Statistics is a branch of mathematics that deals with collecting, analyzing, interpreting, and presenting data. It provides methods for making inferences and decisions in the face of uncertainty, making it an indispensable tool for data-driven decision-making in various fields, including software development.

Statistical Inference and Hypothesis Testing​

Sampling techniques are methods used to select a subset of individuals or items from a larger population for analysis. Understanding different sampling methods is crucial for ensuring the representativeness of the sample and the validity of statistical conclusions.

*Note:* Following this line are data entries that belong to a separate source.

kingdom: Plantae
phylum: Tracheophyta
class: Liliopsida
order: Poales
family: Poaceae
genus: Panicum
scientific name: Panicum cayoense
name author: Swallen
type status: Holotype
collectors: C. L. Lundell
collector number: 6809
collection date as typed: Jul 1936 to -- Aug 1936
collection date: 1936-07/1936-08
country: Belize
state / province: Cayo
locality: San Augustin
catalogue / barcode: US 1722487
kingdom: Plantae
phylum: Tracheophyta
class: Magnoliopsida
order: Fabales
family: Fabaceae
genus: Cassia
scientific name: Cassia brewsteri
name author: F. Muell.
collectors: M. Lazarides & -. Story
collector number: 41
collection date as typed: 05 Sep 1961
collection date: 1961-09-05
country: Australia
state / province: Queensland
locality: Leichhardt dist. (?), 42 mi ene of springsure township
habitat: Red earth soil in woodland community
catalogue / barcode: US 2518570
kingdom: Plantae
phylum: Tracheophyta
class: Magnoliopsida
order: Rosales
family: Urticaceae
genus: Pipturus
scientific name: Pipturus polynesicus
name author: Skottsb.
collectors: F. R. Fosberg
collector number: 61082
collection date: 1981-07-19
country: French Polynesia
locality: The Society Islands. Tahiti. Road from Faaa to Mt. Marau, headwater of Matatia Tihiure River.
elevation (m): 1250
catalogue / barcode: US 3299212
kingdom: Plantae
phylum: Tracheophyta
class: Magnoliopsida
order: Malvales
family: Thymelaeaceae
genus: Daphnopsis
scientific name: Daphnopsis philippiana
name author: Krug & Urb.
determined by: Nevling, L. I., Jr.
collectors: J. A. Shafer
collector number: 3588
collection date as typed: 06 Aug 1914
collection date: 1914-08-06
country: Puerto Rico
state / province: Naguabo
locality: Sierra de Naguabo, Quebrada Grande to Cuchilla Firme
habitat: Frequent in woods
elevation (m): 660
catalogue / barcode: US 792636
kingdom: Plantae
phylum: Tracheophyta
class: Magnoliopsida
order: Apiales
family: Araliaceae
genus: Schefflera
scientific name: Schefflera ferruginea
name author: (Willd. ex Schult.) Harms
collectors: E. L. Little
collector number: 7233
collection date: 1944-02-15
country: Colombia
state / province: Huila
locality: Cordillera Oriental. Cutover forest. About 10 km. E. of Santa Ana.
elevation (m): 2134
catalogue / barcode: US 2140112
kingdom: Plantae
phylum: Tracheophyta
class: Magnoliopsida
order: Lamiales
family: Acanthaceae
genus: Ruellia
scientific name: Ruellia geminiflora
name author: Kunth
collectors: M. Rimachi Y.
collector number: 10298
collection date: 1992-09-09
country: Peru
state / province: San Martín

  • Simple random sampling: involves randomly selecting individuals or items from the population, where each member has an equal chance of being chosen. It ensures unbiased representation and is often used when the population is homogeneous and easily accessible
  • Stratified sampling: involves dividing the population into distinct subgroups or strata based on certain characteristics and then randomly selecting samples from each stratum. It ensures representation from different segments of the population and is useful when there are significant variations within the population
  • Cluster sampling: involves dividing the population into clusters or groups and then randomly selecting entire clusters to form the sample. It is practical when it's difficult or costly to obtain a complete list of individuals in the population and is commonly used in geographical or organizational studies
  • Systematic sampling: involves selecting every kth individual from a list or sequence of the population. It is straightforward to implement and ensures equal probability of selection, making it suitable for large populations when a random starting point is chosen

Regression Analysis and Predictive Modeling​

Simple linear regression is the most basic form of regression analysis, involving a single independent variable and a dependent variable. It aims to model the relationship between the independent variable X and the dependent variable Y using a linear equation of the form:

Y=β0+β1X+ϵY=β_0+β_1X+ϵ

  • Regression Line: represents the best-fitting straight line through the data points, minimizing the sum of squared differences between the observed and predicted values. The coefficients β0β_0 and β1β_1 represent the intercept and slope of the line, respectively
  • Calculating Regression Coefficients: regression coefficients β0β_0 (intercept) and β1β_1 (slope) are estimated using the method of least squares, which minimizes the sum of squared residuals (the differences between observed and predicted values)
  • Assessing Model Fit: Model fit is assessed using various metrics, including R2R^2 (coefficient of determination), which measures the proportion of variance explained by the model, and residual analysis, which examines the distribution of residuals to ensure model assumptions are met

Data Visualization​

According to Edward Tufte, a pioneer in the field of data visualization, there are four main goals of data graphics:

  • Show the data
  • Induce the viewer to think about the substance rather than the methodology, graphic design, or technology
  • Avoid distorting what the data have to say
  • Present many numbers in a small space

General guidelines

  • Maximize the data-ink ratio: use ink only to display data, not for decoration or redundancy
  • Minimize chartjunk: avoid unnecessary elements that distract from the data, such as grid lines, borders, backgrounds, or 3D effects
  • Use appropriate scales: choose scales that are proportional to the data and avoid misleading distortions, such as truncated axes or non-linear transformations
  • Use appropriate colors: use colors to highlight important features or categories, not for decoration or emphasis; avoid using too many colors or colors that are hard to distinguish
  • Use appropriate labels: provide clear and concise labels for axes, legends, titles, and annotations; avoid cluttering or overlapping labels
  • Use appropriate symbols: use symbols that are easy to recognize and interpret; avoid using too many symbols or symbols that are ambiguous or confusing

Charts and graphs

  • Bar Charts: show categorical or numerical data using horizontal or vertical bars; useful for comparing values across categories or groups
  • Pie & Donut Charts: show categorical or numerical data using circular sectors; useful for showing proportions or percentages of a whole
  • Line & Area Charts: show numerical data using points connected by lines; useful for showing trends or changes over time
  • Scatter Plots: show numerical data using points on a Cartesian plane; useful for showing relationships or correlations between two variables
  • Histograms: show numerical data using bars whose heights represent frequencies or densities; useful for showing distributions or ranges of values
  • Box Plots: show numerical data using boxes whose edges represent quartiles and whiskers that represent outliers; useful for showing summary statistics or comparing distributions across groups
  • Heat Maps: show numerical data using colors on a grid; useful for showing patterns or variations across two dimensions

Chose the right visualization

One way is to consider the characteristics of our data and our goals for displaying it. For example:

  • What kind of data do we have? Is it categorical or numerical? Is it discrete or continuous? Is it univariate, bivariate, or multivariate?
  • What kind of information do we want to show? Do we want to show comparisons, proportions, trends, relationships, distributions, or patterns?
  • Who is our audience? What is their level of familiarity with the data and the type of chart or graph? What is their level of interest and attention span?